Can you share with readers a little bit about your latest book?
The plot for The Fourth Rising was inspired by the controversial work of a few researchers who maintain that while Germany surrendered in 1945, the Nazi Party did not. The party leadership scattered to the four winds with a long-term plan to resurrect the party and its plan for world conquest, though now through economic means rather than war.
Watching the rise of fascism and rightwing extremism again across the world was the key motivator for me to sit down and start writing The Fourth Rising.
I know that sounds fantastic, but there are actual Allied intelligence documents from the time indicating that was exactly what the Nazis were planning. They had the wealth—stolen from the countries they invaded—and they had business contacts throughout the world with corporations who secretly supported them, including many U.S. companies.
In The Fourth Rising, the murder of an old flame’s husband sets former war correspondent Peter Brandt on the hunt for hidden Nazi gold. The search leads him down a bloody trail leading from the drug cartels of Mexico to a neo-Nazi training camp in the Southern California mountains. Along the way, he unearths a decades-long Nazi conspiracy to create a new Fourth Reich and continue the Nazi Party’s plan for world domination.
What made you decide to sit down and actually start writing this book?
I have always felt that most people today don’t realize how great a threat Nazism/fascism was in the 1930s and 1940s, or how popular it was among the wealthy and even the not so wealthy people in Europe and the United States. Jack-booted Nazis marched down streets and even held a rally at Madison Square Garden in the 1930s. Those are facts. I’ve had a few short stories with this theme published in magazines over the years, but I wanted to write something larger. Watching the rise of fascism and rightwing extremism again across the world was the key motivator for me to sit down and start writing The Fourth Rising.
Tell us more about your main character.

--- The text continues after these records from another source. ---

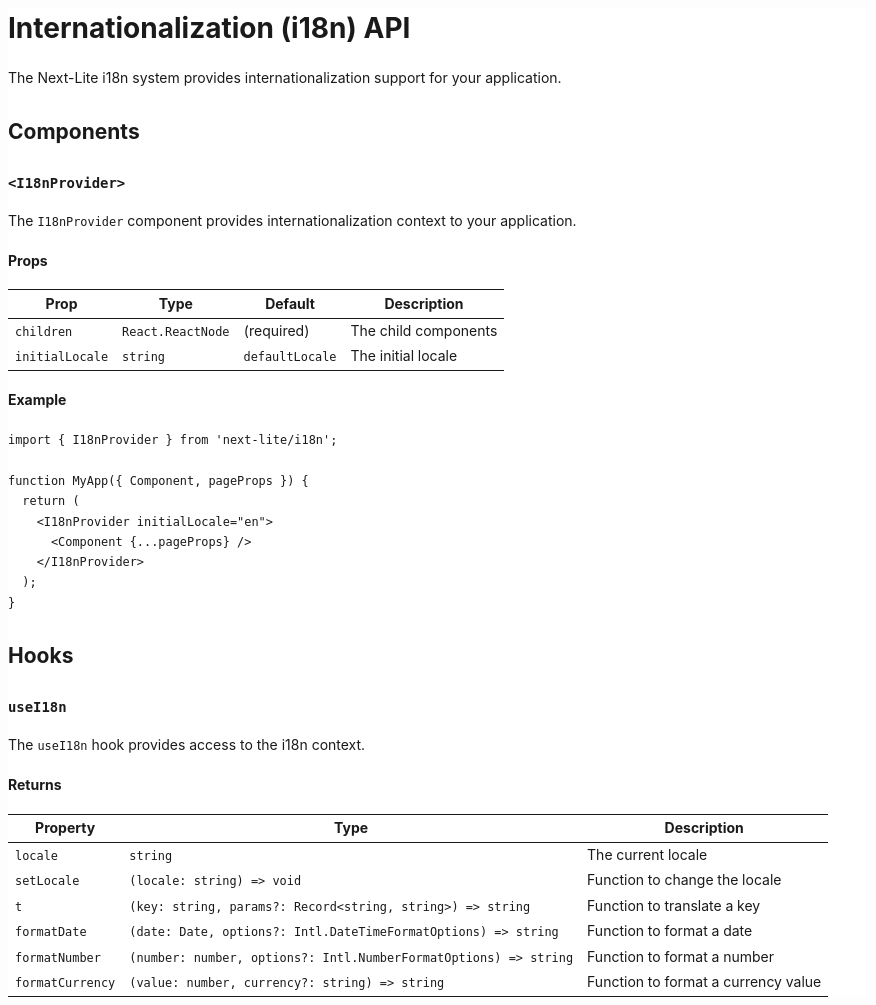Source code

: # Internationalization (i18n) API

The Next-Lite i18n system provides internationalization support for your application.

## Components

### `<I18nProvider>`

The `I18nProvider` component provides internationalization context to your application.

#### Props

| Prop | Type | Default | Description |
|------|------|---------|-------------|
| `children` | `React.ReactNode` | (required) | The child components |
| `initialLocale` | `string` | `defaultLocale` | The initial locale |

#### Example

```tsx
import { I18nProvider } from 'next-lite/i18n';

function MyApp({ Component, pageProps }) {
  return (
    <I18nProvider initialLocale="en">
      <Component {...pageProps} />
    </I18nProvider>
  );
}
```

## Hooks

### `useI18n`

The `useI18n` hook provides access to the i18n context.

#### Returns

| Property | Type | Description |
|----------|------|-------------|
| `locale` | `string` | The current locale |
| `setLocale` | `(locale: string) => void` | Function to change the locale |
| `t` | `(key: string, params?: Record<string, string>) => string` | Function to translate a key |
| `formatDate` | `(date: Date, options?: Intl.DateTimeFormatOptions) => string` | Function to format a date |
| `formatNumber` | `(number: number, options?: Intl.NumberFormatOptions) => string` | Function to format a number |
| `formatCurrency` | `(value: number, currency?: string) => string` | Function to format a currency value |
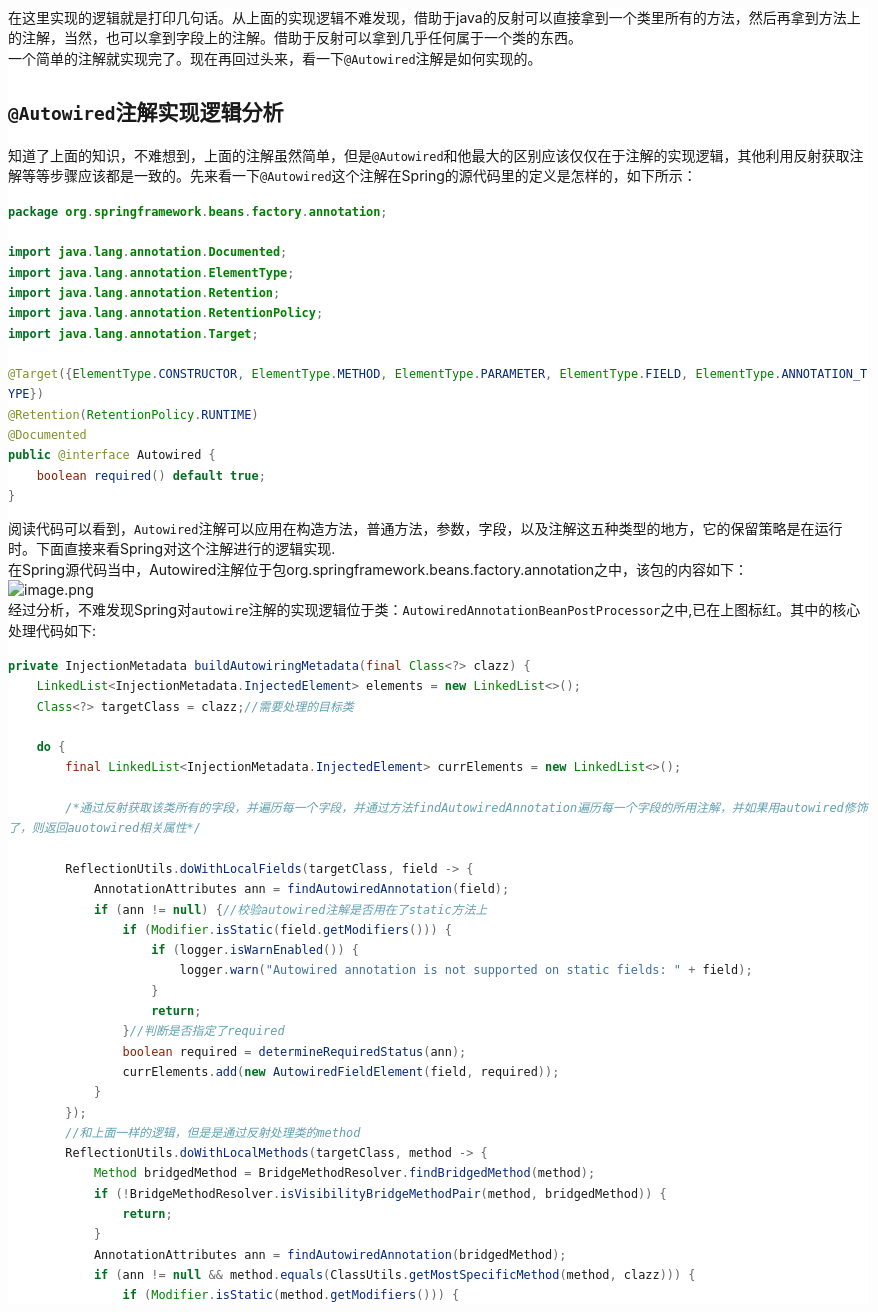 在这里实现的逻辑就是打印几句话。从上面的实现逻辑不难发现，借助于java的反射可以直接拿到一个类里所有的方法，然后再拿到方法上的注解，当然，也可以拿到字段上的注解。借助于反射可以拿到几乎任何属于一个类的东西。<br />一个简单的注解就实现完了。现在再回过头来，看一下`@Autowired`注解是如何实现的。
<a name="HN3Qm"></a>
## `@Autowired`注解实现逻辑分析
知道了上面的知识，不难想到，上面的注解虽然简单，但是`@Autowired`和他最大的区别应该仅仅在于注解的实现逻辑，其他利用反射获取注解等等步骤应该都是一致的。先来看一下`@Autowired`这个注解在Spring的源代码里的定义是怎样的，如下所示：
```java
package org.springframework.beans.factory.annotation;
 
import java.lang.annotation.Documented;
import java.lang.annotation.ElementType;
import java.lang.annotation.Retention;
import java.lang.annotation.RetentionPolicy;
import java.lang.annotation.Target;
 
@Target({ElementType.CONSTRUCTOR, ElementType.METHOD, ElementType.PARAMETER, ElementType.FIELD, ElementType.ANNOTATION_TYPE})
@Retention(RetentionPolicy.RUNTIME)
@Documented
public @interface Autowired {
    boolean required() default true;
}
```
阅读代码可以看到，`Autowired`注解可以应用在构造方法，普通方法，参数，字段，以及注解这五种类型的地方，它的保留策略是在运行时。下面直接来看Spring对这个注解进行的逻辑实现.<br />在Spring源代码当中，Autowired注解位于包org.springframework.beans.factory.annotation之中，该包的内容如下：<br />![image.png](https://cdn.nlark.com/yuque/0/2021/png/396745/1624677531015-d527f0b6-21ee-40a8-9575-ffbec1230462.png#clientId=ueeda0736-d73d-4&from=paste&id=u1abe5195&originHeight=1402&originWidth=1462&originalType=binary&ratio=3&size=183852&status=done&style=shadow&taskId=u074e7e8a-0de3-4937-810e-0e8faaf0198)<br />经过分析，不难发现Spring对`autowire`注解的实现逻辑位于类：`AutowiredAnnotationBeanPostProcessor`之中,已在上图标红。其中的核心处理代码如下:
```java
private InjectionMetadata buildAutowiringMetadata(final Class<?> clazz) {
    LinkedList<InjectionMetadata.InjectedElement> elements = new LinkedList<>();
    Class<?> targetClass = clazz;//需要处理的目标类

    do {
        final LinkedList<InjectionMetadata.InjectedElement> currElements = new LinkedList<>();

        /*通过反射获取该类所有的字段，并遍历每一个字段，并通过方法findAutowiredAnnotation遍历每一个字段的所用注解，并如果用autowired修饰了，则返回auotowired相关属性*/  

        ReflectionUtils.doWithLocalFields(targetClass, field -> {
            AnnotationAttributes ann = findAutowiredAnnotation(field);
            if (ann != null) {//校验autowired注解是否用在了static方法上
                if (Modifier.isStatic(field.getModifiers())) {
                    if (logger.isWarnEnabled()) {
                        logger.warn("Autowired annotation is not supported on static fields: " + field);
                    }
                    return;
                }//判断是否指定了required
                boolean required = determineRequiredStatus(ann);
                currElements.add(new AutowiredFieldElement(field, required));
            }
        });
        //和上面一样的逻辑，但是是通过反射处理类的method
        ReflectionUtils.doWithLocalMethods(targetClass, method -> {
            Method bridgedMethod = BridgeMethodResolver.findBridgedMethod(method);
            if (!BridgeMethodResolver.isVisibilityBridgeMethodPair(method, bridgedMethod)) {
                return;
            }
            AnnotationAttributes ann = findAutowiredAnnotation(bridgedMethod);
            if (ann != null && method.equals(ClassUtils.getMostSpecificMethod(method, clazz))) {
                if (Modifier.isStatic(method.getModifiers())) {
```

What makes him or her unique?
Peter Brandt is a former war correspondent who is physically and emotionally scarred by the violence he’s witnessed. He’s haunted by the death he’s seen and the guilt he feels for survived it.
Peter made his first appearance in my novel Empty Places, in which he returns to the States to attend his ex-wife’s funeral. When he learns she was murdered and the local cops are not pursuing the case, he sets out on his own to find her killers. Peter reappeared in The Last Refuge, in which he settles down in San Diego after having covered the first Iraq War—Operation Desert Storm. In The Last Refuge, Peter’s investigation into a deadly friendly fire incident during that war leads him to uncover corruption and murder in the American defense industry.
Needless to say, there is a bit of me in Peter Brandt, having been a journalist myself and, in that and my other capacities, a witness to a great amount of death, violence, and corruption.
What role does research play in your writing?
All my novels are inspired by true incidents, and I do a great amount of research to ensure the historical facts are correct. As a former investigative journalist, research comes easy to me. I want my stories to be as true to life as possible without bogging down the reader. As a result, many reviewers often remark on how realistic my books are.